When DNS queries are routed through multiple layers of resolvers (e.g. application → local per-host resolver → central cluster resolver → upstream authoritative), each layer independently applies its own timeout-and-retry logic. If the deepest upstream slows down or drops queries, each layer retries independently, and the outbound traffic observed at the upstream multiplies by the per-layer retry count.

Mechanism

  • Client retries configured to 5× per failed query.
  • On-host resolver (e.g. Unbound) has its own smoothed-RTT-based retry timeout; on slow upstream it retries independently of the client.
  • Central cluster resolver does the same to its upstream.
  • Net multiplier is approximately the product of per-layer retry counts, not the sum.

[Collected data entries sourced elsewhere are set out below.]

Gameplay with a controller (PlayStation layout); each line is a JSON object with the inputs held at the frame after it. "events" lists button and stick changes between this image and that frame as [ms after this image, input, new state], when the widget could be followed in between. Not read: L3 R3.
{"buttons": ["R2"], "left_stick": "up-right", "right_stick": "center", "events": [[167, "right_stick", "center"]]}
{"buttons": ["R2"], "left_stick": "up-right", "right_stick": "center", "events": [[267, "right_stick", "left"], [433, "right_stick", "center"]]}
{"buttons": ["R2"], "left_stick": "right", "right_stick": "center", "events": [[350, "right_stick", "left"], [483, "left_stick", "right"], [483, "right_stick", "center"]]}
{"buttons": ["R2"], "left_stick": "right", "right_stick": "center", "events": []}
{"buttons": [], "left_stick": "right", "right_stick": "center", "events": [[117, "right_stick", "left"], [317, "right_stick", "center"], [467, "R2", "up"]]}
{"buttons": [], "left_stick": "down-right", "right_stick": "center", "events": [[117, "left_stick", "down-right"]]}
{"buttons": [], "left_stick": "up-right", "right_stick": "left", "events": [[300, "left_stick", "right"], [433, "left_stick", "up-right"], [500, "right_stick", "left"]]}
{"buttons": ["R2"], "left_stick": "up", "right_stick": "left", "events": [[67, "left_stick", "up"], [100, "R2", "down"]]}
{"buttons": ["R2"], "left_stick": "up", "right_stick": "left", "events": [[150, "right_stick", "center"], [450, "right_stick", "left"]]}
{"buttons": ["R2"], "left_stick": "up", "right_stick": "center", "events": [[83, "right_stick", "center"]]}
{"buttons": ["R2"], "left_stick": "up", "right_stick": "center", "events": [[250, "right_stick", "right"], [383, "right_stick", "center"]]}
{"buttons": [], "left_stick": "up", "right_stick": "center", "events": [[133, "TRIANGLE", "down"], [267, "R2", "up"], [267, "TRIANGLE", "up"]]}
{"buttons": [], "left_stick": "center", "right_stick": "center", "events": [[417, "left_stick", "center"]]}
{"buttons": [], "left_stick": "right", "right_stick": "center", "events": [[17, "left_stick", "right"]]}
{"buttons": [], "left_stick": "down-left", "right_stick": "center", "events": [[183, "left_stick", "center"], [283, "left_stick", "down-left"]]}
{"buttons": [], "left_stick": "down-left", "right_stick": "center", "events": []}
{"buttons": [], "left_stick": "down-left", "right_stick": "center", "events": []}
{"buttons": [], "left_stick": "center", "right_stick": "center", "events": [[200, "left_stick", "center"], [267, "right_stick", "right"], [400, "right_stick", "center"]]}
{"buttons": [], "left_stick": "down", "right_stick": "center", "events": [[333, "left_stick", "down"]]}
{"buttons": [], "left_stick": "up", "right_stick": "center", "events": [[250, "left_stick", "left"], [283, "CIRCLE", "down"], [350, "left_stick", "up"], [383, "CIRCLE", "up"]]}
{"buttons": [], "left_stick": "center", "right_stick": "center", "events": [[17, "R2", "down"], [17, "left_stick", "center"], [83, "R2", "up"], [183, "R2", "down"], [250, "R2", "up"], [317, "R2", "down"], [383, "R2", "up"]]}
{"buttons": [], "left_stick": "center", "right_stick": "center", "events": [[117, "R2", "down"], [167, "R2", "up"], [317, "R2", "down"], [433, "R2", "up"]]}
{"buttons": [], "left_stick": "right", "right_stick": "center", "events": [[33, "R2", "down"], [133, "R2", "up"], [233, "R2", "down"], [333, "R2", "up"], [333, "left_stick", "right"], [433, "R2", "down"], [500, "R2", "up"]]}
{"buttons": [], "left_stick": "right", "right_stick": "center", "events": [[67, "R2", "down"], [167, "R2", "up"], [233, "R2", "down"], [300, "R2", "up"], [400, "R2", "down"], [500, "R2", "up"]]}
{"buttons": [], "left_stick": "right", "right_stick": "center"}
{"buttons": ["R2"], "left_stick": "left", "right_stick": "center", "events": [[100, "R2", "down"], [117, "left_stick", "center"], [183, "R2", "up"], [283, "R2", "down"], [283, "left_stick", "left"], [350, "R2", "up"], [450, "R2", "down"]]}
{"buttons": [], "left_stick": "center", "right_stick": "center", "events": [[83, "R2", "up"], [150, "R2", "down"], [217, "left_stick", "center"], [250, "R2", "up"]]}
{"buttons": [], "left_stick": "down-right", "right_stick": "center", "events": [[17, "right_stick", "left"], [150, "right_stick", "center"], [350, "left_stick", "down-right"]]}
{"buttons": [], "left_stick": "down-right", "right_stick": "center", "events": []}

Failure amplifies multiplicatively, not additively. Once the upstream starts failing, the traffic volume hitting it goes up — the exact opposite of the load-shedding the failure should trigger.

Seen in

  • Stripe — The secret life of DNS packets (2024-12-12). Stripe measured an average ~7× amplification of the underlying query volume during saturation events: client retry (5×) plus local and cluster-level resolver retries compounded on a slow VPC resolver. This amplification is what took the system from "VPC resolver is a bit slow" to "VPC resolver packet-rate cap is saturated and all DNS fails."

Mitigation

  • Distribute resolver load so the upstream isn't saturated in the first place. See patterns/distribute-dns-load-to-host-resolver.
  • Separate forwarding rules for fast-path (private) and slow-path (public) zones so the smoothed-RTT retry timeout for the fast path isn't poisoned by slow-path latency.
  • Tune retry counts and timeouts down. Default per-layer retry counts are often overly generous for a given workload.
  • Observe the amplification. Packet-counter-based rate metrics (see patterns/iptables-packet-counter-for-rate-metric) expose the outbound packet rate even when query-count metrics look normal.
Last updated · 470 distilled / 1,213 read